(Beginning of Data in this exercise)
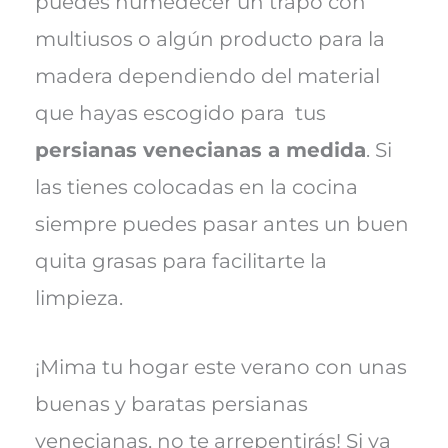
puedes humedecer un trapo con
multiusos o algún producto para la
madera dependiendo del material
que hayas escogido para tus
persianas venecianas a medida
. Si
las tienes colocadas en la cocina
siempre puedes pasar antes un buen
quita grasas para facilitarte la
limpieza.
¡Mima tu hogar este verano con unas
buenas y baratas persianas
venecianas, no te arrepentirás! Si ya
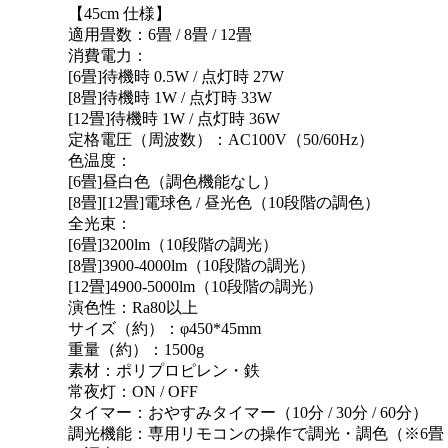
【45cm 仕様】
適用畳数：6畳 / 8畳 / 12畳
消費電力：
[6畳]待機時 0.5W / 点灯時 27W
[8畳]待機時 1W / 点灯時 33W
[12畳]待機時 1W / 点灯時 36W
定格電圧（周波数）：AC100V（50/60Hz）
色温度：
[6畳]昼白色（調色機能なし）
[8畳][12畳]電球色 / 昼光色（10段階の調色）
全光束：
[6畳]3200lm（10段階の調光）
[8畳]3900-4000lm（10段階の調光）
[12畳]4900-5000lm（10段階の調光）
演色性：Ra80以上
サイズ（約）：φ450*45mm
重量（約）：1500g
素材：ポリプロピレン・鉄
常夜灯：ON / OFF
タイマー：おやすみタイマー（10分 / 30分 / 60分）
調光機能：専用リモコンの操作で調光・調色（※6畳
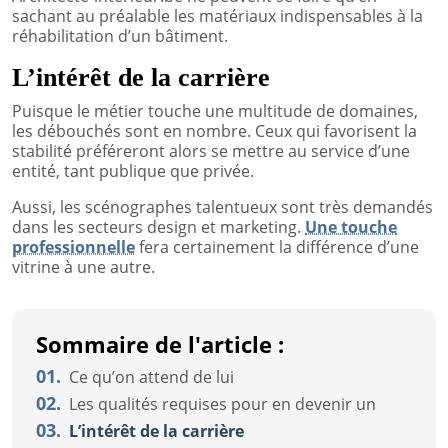
sachant au préalable les matériaux indispensables à la
réhabilitation d’un bâtiment.
L’intérêt de la carrière
Puisque le métier touche une multitude de domaines,
les débouchés sont en nombre. Ceux qui favorisent la
stabilité préféreront alors se mettre au service d’une
entité, tant publique que privée.
Aussi, les scénographes talentueux sont très demandés
dans les secteurs design et marketing.
Une touche
professionnelle
fera certainement la différence d’une
vitrine à une autre.
Sommaire de l'article :
01.
Ce qu’on attend de lui
02.
Les qualités requises pour en devenir un
03.
L’intérêt de la carrière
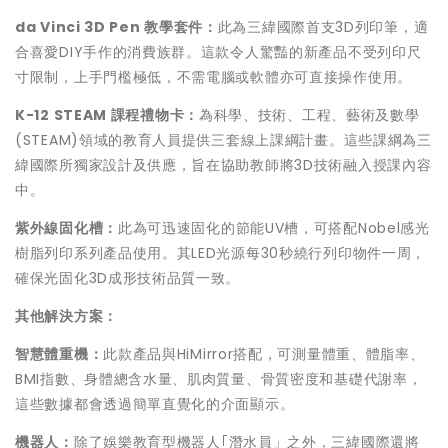
da Vinci 3D Pen
教學套件
：
此為三緯國際首支3D列印筆，適
合喜愛DIY手作的消費族群。這款令人驚豔的新產品不受列印尺
寸限制，上手門檻極低，不需電腦或軟體亦可直接操作使用。
K-12 STEAM
課程禮物卡
：
為科學、技術、工程、藝術及數學
(STEAM)領域的教育人員提供三套線上課綱計畫。這些課綱為三
緯國際所獨家設計及供應，旨在協助教師將3D技術融入授課內容
中。
紫外線固化槽
：
此為可迅速固化的節能UV槽，可搭配Nobel感光
樹脂列印系列產品使用。其LED光源每30秒繞行列印物件一周，
確保光固化3D成形技術品質一致。
其他解決方案：
智慧體重機：
此款產品與HiMirror搭配，可測量體重、體脂率、
BMI指數、身體總含水量、肌肉質量、骨質密度和基礎代謝率，
這些數據都會透過簡單直覺化的介面顯示。
機器人：
除了娛樂教育型機器人｢潛水員」之外，三緯國際還將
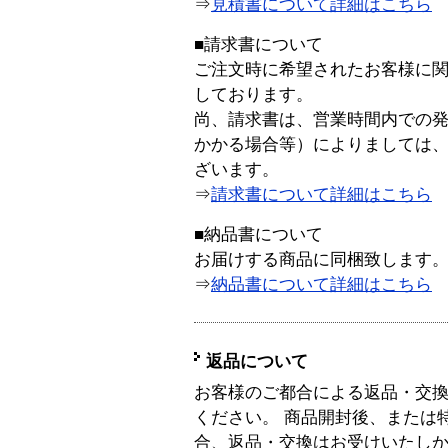
⇒
見積書について詳細はこちら
■請求書について
ご注文時に希望されたお客様に
しております。
尚、請求書は、営業時間内での
かかる場合等）によりましては
ざいます。
⇒
請求書について詳細はこちら
■納品書について
お届けする商品に同梱致します
⇒
納品書について詳細はこちら
返品について
お客様のご都合による返品・交
ください。 商品開封後、または
合、返品・交換はお受けいたし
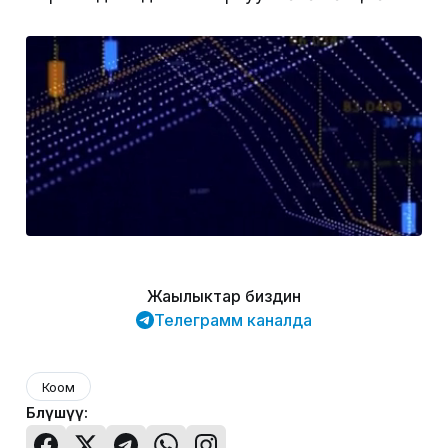
Жаңылыктар биздин
Телеграмм каналда
Коом
Бөлүшүү:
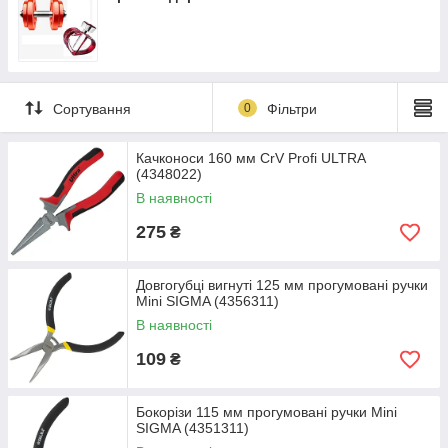
Сортування
0
Фільтри
Качконоси 160 мм CrV Profi ULTRA
(4348022)
В наявності
275
₴
Довгогубці вигнуті 125 мм прогумовані ручки
Mini SIGMA (4356311)
В наявності
109
₴
Бокорізи 115 мм прогумовані ручки Mini
SIGMA (4351311)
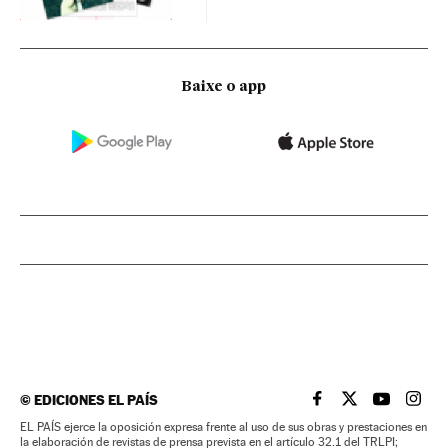
Baixe o app
©
EDICIONES EL PAÍS
EL PAÍS BRASIL EN
EL PAÍS BRASI
EL PAÍS B
EL PA
EL PAÍS ejerce la oposición expresa frente al uso de sus obras y prestaciones en
la elaboración de revistas de prensa prevista en el artículo 32.1 del TRLPI;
(End of Data in this exercise)
### Task directions
The answer must consist of each line from the entries that contains the string "puedes".

### Output
puedes humedecer un trapo con
siempre puedes pasar antes un buen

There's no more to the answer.